Camp’s second portion of the talk focused on the concept of plausible deniability, which is the ability of a speaker to deny their unspoken meaning. The main way people use this linguistic escape door is to keep their true meaning on the peripheral of the conversation instead of making it the main topic. This way, the speaker can escape a direct response and there is no evidence of their true intentions. Camp described denial as bridging the gap between what is mutually obvious and what the speaker is willing to acknowledge as mutually obvious. These conversations function as an invitation to intimacy composed of shared, implicit assumptions.
Camp concluded her talk with advice on how to combat these linguistic tricks to make people take accountability for what they mean. She warned that directly asking about one’s unstated meaning can backfire, since doing so would provide validity to the speaker’s point and would make the hearer complicit in their presuppositions. Instead, Camp suggests using pedantry as the weapon with which to cut down the speaker’s attempt to avoid accountability. For example, the hearer could feign incomprehension to force the speaker to explain themselves or twist the intended connection to the hearer’s benefit. These methods could be employed in everyday conversations, and Camp used her own experience as an example with an anecdote about a squabble with her husband over running the dishwasher.
She left the audience with the caveat that rhetorical success in these situations is the result of a multitude of factors.
“Success can depend at least as much on wit and on being fast on your feet, being imaginative and coming up with an effective response, and on the sociopolitical dynamics,” Camp said.

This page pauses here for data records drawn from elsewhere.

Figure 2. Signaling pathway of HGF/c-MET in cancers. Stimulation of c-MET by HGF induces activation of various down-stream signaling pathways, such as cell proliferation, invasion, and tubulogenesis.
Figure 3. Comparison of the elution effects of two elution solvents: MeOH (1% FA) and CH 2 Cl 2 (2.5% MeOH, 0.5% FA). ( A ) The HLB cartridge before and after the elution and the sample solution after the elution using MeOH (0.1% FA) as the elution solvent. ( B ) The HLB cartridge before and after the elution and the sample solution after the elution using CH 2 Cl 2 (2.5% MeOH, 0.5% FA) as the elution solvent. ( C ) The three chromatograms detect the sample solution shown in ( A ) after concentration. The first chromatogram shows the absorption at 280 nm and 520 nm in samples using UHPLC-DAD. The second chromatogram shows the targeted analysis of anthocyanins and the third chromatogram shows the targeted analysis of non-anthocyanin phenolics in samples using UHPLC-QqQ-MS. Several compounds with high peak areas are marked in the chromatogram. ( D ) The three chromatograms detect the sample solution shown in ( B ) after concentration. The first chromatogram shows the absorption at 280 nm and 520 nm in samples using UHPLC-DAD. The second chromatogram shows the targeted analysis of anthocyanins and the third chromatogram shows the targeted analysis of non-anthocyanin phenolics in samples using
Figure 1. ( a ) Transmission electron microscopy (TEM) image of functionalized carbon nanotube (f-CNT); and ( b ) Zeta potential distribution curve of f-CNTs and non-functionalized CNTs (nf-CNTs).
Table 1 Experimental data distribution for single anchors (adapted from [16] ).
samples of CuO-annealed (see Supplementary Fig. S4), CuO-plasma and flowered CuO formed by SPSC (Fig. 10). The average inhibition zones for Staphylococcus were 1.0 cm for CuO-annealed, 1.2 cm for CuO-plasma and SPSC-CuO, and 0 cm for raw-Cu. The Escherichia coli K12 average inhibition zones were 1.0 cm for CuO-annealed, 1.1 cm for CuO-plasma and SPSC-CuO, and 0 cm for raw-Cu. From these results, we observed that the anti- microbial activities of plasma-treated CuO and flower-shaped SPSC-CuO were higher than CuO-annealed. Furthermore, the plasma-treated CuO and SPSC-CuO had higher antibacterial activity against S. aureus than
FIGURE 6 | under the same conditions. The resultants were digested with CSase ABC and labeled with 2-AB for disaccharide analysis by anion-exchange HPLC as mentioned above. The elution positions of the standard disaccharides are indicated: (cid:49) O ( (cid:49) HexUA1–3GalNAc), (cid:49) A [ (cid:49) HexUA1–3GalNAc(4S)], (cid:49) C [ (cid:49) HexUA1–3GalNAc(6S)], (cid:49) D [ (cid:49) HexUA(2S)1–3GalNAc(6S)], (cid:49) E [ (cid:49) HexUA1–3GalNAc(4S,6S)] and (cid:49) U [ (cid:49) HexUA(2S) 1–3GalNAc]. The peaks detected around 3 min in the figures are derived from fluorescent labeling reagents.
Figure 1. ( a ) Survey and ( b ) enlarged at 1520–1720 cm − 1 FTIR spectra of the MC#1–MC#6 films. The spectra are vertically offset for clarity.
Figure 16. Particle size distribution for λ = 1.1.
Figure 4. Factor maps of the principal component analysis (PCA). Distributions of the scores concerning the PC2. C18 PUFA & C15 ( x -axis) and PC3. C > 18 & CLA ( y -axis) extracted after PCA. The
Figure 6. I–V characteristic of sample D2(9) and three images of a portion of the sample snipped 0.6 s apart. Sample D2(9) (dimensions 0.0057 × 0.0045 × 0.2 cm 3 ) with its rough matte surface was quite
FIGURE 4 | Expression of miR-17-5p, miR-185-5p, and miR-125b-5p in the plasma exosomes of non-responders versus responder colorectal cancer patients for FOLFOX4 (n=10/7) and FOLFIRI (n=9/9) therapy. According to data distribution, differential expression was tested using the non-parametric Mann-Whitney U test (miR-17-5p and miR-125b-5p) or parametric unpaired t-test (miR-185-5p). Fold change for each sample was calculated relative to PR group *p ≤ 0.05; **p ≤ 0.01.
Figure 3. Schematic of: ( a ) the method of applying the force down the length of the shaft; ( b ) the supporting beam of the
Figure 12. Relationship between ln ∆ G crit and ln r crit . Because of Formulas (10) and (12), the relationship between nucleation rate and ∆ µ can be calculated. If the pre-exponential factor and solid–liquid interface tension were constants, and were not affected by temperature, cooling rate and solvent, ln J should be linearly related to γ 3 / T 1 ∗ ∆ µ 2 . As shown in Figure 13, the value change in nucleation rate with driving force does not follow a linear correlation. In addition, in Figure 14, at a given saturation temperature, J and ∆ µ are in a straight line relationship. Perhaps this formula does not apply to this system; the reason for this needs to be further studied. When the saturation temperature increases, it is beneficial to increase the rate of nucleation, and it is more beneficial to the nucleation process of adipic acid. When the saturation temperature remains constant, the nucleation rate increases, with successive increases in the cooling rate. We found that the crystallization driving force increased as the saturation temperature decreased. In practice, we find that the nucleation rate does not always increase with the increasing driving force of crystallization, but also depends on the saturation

Camp’s lecture brought attention to the linguistic tools we are all guilty of using in order to avoid accountability for the risky, hidden meaning of our words. Her examples made us realize just how often we unintentionally use sarcasm or jokes to deflect responsibility for our words. Her lecture cultivated a greater awareness of the rhetorical decisions we make in everyday discourse, which in turn helps the audience safeguard against becoming a powerless listener in conversations with hidden meaning.